Eliminating that costly oversight was a big win for CincyStat but the fact that the city had been late paying its electric bill wasn’t necessarily something to celebrate.
“This is not something the innovation lab should have to address,” City Councilman Kevin Flynn said, according to the Enquirer. “This is basic bill paying.”
That’s certainly true. But Cincinnati is fortunate to have a data team that was able to spot those needless expenditures piling up. Not all cities are lucky enough to have additional sets of eyes on staff and a methodical, incremental and rigorous process designed to identify such things.
“We are using data and information to solve problems and make ourselves better,” Black told the Enquirer.
And that’s true of state, county and local governments across the nation—and especially in cities, where municipalities are on the front lines harnessing and analyzing the data that’s critical to the nuts and bolts of government operations that have a direct impact on the day-to-day lives of ordinary citizens, businesses and civic stakeholders.
“The key right now for cities right is to perfect the fundamentals of government,” Black told me during my visit.

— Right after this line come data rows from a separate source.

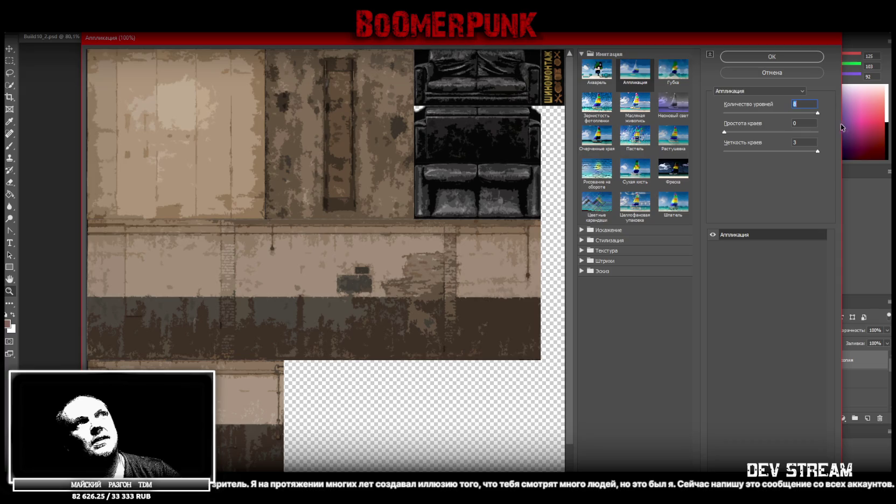
mouse_move(810, 129)
mouse_down()
mouse_move(782, 129)
mouse_move(801, 130)
mouse_up()
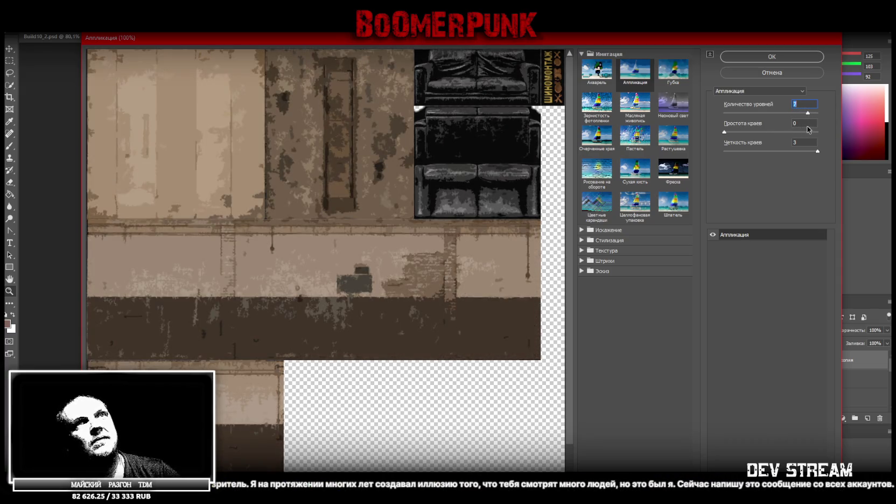
click(777, 58)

And plenty of cities are embracing the potential and promise of data, from SomerStat in Somerville, Massachusetts, to a new budget visualization tool in Sacramento, California, to a new advanced sensor network assessing travel patterns in Park City, Utah, to the Western Pennsylvania Regional Data Center portal for the Pittsburgh area.
Those are all data-related stories recently featured on Route Fifty and there are so many more out there that we’ll continue to pursue. (And we’ll be discussing some of these examples on Tuesday during a livestreamed viewcast discussion on data-driven government at 2 p.m. ET / 11 a.m. PT.)

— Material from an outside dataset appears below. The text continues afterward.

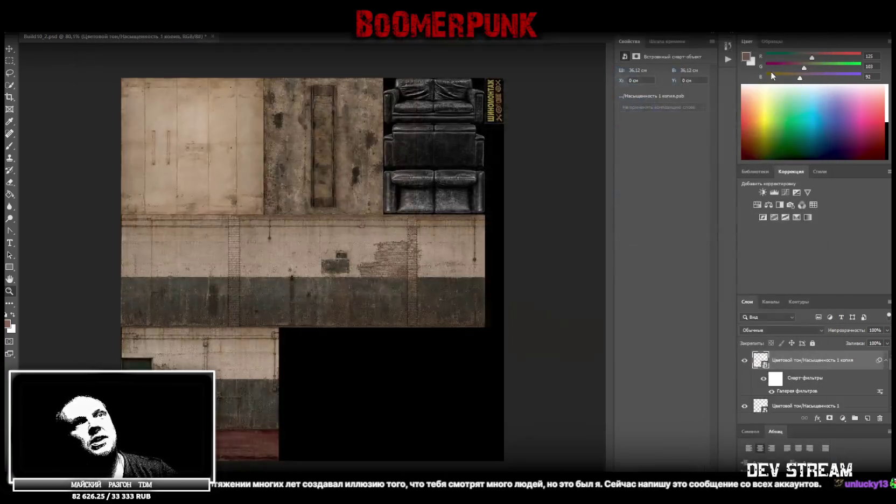
Save the texture, then move the Unity scene camera over to the garage.
key(ctrl+s)
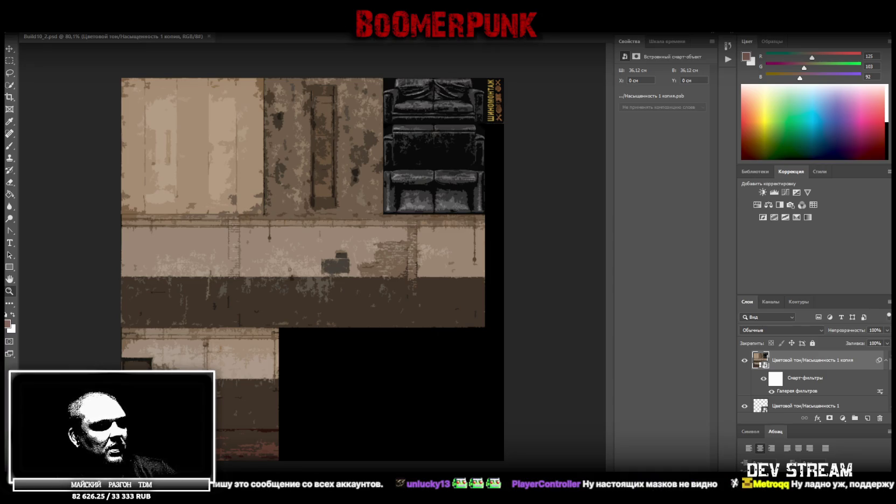
key(alt+Tab)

Back in Cincinnati, Black and his team are focused on accountability, collaboration and teamwork in the municipal government with the aim of “unleashing the power of our human capital in the pursuit of excellence,” as he told me in August.
But underlying all that is data. It’s fundamental to where government is now and where it’s going. And Cincinnati is looking forward.
“While I am pleased with what has been accomplished so far, I am truly excited for what lies ahead,” Black wrote in a November memo to the City Council. “The [Office of Performance and Data Analytics] program is only in its infancy. I am confident the successes will only continue in number and magnitude.”
Michael Grass is Executive Editor of Government Executive's Route Fifty.